Hier, je t’avais dans mes bras, Fatiguée, et presque endormie. Tous deux enfouis sous les draps, Hier, je t’avais dans mes bras.

Toujours, toujours, tu m’aimeras, M’as tu dit, ma petite amie. Hier, je t’avais dans mes bras, Fatiguée et presque endormie.

Toujours, toujours, ô mot joyeux Comme un carillon de baptême, Frappe mon oreille et mes yeux, Toujours, toujours, ô mot joyeux !

Lise, ce mot délicieux, Redis le toujours à qui t’aime. Toujours, toujours, ô mot joyeux Comme un carillon de baptême.

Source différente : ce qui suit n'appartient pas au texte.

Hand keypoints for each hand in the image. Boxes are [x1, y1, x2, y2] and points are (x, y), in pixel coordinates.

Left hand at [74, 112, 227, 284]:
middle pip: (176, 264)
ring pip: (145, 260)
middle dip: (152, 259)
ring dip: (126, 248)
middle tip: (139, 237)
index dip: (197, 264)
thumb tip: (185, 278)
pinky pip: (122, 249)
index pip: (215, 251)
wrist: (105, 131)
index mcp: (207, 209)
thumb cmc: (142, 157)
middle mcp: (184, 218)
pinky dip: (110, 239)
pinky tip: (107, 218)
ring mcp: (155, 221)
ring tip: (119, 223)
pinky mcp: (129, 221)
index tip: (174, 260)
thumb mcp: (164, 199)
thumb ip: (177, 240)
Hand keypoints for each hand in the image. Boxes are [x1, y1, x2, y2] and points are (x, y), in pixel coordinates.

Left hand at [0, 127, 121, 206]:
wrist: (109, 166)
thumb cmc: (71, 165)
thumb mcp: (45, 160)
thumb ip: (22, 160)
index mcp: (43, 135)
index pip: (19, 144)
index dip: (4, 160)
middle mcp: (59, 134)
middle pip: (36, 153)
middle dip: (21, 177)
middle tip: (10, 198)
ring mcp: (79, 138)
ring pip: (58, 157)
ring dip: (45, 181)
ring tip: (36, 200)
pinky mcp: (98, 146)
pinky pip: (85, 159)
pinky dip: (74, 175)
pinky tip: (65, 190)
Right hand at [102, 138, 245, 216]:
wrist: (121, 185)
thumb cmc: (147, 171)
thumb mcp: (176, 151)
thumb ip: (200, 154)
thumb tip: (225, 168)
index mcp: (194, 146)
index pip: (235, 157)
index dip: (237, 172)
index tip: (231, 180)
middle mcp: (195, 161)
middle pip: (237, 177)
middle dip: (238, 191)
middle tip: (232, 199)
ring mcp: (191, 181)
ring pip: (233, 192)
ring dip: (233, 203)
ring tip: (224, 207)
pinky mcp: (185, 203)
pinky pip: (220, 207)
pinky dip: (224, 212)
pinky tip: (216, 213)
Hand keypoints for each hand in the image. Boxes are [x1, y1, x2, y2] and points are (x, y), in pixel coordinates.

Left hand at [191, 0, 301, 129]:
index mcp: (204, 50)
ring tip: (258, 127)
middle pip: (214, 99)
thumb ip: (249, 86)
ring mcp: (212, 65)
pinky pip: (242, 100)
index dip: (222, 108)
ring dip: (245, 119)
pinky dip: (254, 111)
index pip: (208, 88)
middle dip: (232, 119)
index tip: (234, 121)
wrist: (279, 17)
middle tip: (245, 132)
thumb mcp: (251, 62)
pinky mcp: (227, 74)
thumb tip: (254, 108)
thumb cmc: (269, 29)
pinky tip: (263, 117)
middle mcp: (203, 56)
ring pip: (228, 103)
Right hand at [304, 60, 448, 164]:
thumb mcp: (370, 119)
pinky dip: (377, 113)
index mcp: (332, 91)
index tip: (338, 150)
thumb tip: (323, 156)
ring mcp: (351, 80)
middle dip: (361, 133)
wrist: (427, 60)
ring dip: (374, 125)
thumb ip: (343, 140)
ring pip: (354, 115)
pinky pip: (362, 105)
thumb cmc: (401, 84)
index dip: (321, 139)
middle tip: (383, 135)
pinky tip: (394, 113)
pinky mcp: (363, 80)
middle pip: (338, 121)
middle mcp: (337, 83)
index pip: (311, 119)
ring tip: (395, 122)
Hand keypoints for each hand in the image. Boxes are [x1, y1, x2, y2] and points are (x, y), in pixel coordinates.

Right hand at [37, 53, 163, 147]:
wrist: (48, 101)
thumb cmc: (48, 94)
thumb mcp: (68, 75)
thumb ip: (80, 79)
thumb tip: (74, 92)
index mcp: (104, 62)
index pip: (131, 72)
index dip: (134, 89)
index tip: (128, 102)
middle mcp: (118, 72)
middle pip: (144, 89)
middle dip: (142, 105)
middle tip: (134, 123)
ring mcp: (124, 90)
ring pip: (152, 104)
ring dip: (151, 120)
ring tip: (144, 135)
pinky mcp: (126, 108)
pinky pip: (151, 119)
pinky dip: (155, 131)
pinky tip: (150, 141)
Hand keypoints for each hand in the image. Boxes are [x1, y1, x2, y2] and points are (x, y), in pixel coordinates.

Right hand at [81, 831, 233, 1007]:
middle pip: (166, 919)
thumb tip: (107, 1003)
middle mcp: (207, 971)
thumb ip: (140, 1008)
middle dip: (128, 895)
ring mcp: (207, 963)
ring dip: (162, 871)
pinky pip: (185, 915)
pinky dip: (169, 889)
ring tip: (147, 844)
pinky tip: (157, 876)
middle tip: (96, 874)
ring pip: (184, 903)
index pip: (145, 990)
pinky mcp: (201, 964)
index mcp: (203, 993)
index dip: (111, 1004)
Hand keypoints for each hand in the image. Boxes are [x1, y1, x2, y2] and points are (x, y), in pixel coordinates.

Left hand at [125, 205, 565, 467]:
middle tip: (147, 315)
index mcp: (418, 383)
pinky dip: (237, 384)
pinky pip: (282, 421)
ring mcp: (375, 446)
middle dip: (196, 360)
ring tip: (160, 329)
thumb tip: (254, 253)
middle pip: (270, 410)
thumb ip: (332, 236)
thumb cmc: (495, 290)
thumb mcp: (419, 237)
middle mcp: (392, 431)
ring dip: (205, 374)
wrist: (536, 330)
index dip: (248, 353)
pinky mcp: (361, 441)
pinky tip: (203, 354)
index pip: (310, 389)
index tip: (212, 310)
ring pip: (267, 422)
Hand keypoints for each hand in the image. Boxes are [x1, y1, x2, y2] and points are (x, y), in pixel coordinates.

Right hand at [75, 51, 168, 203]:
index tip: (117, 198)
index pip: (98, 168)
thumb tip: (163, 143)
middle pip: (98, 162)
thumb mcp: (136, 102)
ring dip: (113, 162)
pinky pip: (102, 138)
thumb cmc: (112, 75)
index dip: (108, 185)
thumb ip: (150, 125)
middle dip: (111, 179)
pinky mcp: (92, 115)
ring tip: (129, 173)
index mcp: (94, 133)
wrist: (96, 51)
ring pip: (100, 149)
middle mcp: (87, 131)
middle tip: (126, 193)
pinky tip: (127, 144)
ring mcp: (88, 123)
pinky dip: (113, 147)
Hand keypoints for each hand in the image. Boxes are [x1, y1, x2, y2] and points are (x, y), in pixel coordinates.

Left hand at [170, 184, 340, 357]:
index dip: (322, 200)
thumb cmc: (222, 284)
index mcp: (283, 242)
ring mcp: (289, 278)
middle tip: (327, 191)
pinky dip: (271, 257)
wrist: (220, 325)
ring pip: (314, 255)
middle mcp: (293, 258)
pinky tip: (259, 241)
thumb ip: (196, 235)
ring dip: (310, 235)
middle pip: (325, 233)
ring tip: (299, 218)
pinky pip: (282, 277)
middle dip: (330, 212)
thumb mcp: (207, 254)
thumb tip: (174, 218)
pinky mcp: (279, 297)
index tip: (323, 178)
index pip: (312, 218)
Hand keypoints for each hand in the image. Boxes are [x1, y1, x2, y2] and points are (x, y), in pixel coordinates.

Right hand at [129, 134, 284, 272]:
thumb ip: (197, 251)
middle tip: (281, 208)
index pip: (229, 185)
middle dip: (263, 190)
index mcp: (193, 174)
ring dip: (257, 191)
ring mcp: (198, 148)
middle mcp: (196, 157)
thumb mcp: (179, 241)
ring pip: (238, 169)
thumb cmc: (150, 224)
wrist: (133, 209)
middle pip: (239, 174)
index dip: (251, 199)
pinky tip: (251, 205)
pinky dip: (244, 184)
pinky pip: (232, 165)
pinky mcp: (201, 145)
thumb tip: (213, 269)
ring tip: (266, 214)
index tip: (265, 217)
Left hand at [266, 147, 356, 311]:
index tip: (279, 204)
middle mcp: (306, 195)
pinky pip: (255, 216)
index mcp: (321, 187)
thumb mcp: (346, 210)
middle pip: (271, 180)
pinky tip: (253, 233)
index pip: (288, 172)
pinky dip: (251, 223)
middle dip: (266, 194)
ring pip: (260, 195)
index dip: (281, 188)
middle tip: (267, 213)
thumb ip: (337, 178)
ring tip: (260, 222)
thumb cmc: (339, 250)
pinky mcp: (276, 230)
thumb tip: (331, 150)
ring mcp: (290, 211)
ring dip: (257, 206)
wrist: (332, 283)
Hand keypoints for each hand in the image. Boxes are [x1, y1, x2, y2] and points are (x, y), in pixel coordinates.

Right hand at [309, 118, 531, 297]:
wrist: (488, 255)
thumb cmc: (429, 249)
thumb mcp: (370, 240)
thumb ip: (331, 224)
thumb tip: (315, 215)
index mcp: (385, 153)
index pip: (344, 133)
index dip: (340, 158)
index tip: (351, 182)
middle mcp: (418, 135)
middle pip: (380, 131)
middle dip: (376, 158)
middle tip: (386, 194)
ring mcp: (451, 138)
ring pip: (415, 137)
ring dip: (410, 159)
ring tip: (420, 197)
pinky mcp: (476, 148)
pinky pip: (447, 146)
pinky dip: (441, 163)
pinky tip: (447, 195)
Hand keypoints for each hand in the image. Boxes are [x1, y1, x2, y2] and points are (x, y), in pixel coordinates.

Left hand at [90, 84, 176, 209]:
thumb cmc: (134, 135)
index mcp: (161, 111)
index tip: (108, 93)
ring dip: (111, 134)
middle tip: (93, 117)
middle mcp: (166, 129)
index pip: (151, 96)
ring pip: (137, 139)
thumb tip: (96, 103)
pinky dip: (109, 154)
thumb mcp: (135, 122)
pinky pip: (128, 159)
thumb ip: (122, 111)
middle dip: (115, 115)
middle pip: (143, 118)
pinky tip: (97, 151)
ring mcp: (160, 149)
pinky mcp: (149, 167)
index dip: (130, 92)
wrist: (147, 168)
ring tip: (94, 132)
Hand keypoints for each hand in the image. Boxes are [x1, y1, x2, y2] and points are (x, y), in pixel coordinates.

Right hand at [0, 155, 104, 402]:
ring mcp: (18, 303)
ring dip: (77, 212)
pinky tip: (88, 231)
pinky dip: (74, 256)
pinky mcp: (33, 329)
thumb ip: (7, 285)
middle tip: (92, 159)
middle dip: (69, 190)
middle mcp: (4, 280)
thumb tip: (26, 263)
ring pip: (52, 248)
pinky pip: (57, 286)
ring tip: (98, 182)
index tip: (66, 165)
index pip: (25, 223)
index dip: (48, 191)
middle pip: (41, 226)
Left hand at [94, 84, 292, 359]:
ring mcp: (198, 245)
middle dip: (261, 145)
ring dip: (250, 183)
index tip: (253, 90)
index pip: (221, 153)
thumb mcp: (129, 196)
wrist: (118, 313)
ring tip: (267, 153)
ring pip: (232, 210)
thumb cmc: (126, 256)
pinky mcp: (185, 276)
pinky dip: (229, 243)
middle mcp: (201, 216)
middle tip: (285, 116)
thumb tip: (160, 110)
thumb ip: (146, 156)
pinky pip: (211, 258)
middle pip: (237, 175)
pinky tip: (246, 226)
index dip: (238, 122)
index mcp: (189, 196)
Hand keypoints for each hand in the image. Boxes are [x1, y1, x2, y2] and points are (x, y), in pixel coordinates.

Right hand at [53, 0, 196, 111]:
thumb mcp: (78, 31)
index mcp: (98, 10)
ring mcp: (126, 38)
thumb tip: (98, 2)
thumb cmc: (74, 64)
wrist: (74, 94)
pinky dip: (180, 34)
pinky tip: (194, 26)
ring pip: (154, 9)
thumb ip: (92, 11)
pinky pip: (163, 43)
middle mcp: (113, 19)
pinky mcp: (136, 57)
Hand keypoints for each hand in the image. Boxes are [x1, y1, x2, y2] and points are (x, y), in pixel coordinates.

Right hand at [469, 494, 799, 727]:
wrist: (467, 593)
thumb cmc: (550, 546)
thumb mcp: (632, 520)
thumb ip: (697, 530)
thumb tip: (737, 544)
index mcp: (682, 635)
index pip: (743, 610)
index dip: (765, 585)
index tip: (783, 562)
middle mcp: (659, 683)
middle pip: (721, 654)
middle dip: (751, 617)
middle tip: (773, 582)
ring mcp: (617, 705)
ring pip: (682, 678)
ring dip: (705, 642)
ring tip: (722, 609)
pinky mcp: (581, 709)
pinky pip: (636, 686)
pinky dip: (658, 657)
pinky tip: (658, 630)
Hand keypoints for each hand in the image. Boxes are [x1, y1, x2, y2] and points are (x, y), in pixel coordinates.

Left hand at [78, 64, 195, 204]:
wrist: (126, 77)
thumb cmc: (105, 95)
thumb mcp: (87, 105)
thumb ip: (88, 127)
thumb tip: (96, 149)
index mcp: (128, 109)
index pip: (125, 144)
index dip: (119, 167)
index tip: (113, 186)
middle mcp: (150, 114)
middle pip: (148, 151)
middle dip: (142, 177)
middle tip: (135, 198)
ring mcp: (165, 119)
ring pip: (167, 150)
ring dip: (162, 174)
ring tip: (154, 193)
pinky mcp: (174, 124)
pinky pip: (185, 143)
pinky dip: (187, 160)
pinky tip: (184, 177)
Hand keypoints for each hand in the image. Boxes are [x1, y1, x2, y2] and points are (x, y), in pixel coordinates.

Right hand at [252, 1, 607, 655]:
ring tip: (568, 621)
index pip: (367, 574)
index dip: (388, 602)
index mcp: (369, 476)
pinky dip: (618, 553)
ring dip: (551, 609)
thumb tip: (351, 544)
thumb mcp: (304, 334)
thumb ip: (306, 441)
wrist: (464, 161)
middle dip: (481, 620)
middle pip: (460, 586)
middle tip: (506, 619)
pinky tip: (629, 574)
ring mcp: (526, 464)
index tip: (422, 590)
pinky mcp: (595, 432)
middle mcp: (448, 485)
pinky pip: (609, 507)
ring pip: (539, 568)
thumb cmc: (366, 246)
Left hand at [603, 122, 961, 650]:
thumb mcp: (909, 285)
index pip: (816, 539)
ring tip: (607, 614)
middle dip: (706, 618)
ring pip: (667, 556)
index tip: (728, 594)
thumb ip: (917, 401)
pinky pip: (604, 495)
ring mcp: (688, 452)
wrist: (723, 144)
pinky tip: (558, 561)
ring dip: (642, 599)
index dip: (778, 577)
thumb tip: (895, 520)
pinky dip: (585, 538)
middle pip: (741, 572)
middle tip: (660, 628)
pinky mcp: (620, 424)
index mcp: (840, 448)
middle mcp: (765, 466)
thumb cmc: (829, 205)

Quel est ce besoin d’infini Que nous avons au fond de l’âme ? Toujours, toujours. O mot béni ! Quel est ce besoin d’infini ?

Mot charmeur, ni le bonheur, ni L’amour ne vivent sans sa flamme. Quel est ce besoin d’infini Que nous avons au fond de l’âme ?

Oui, nous nous aimerons toujours. Tu l’as bien dit, ô ma très chère. Sans compter les nuits, ni les jours, Oui, nous nous aimerons toujours.

A d’autres les caprices courts, Et l’affection passagère. Oui, nous nous aimerons toujours, Tu l’as bien dit, ô ma très chère.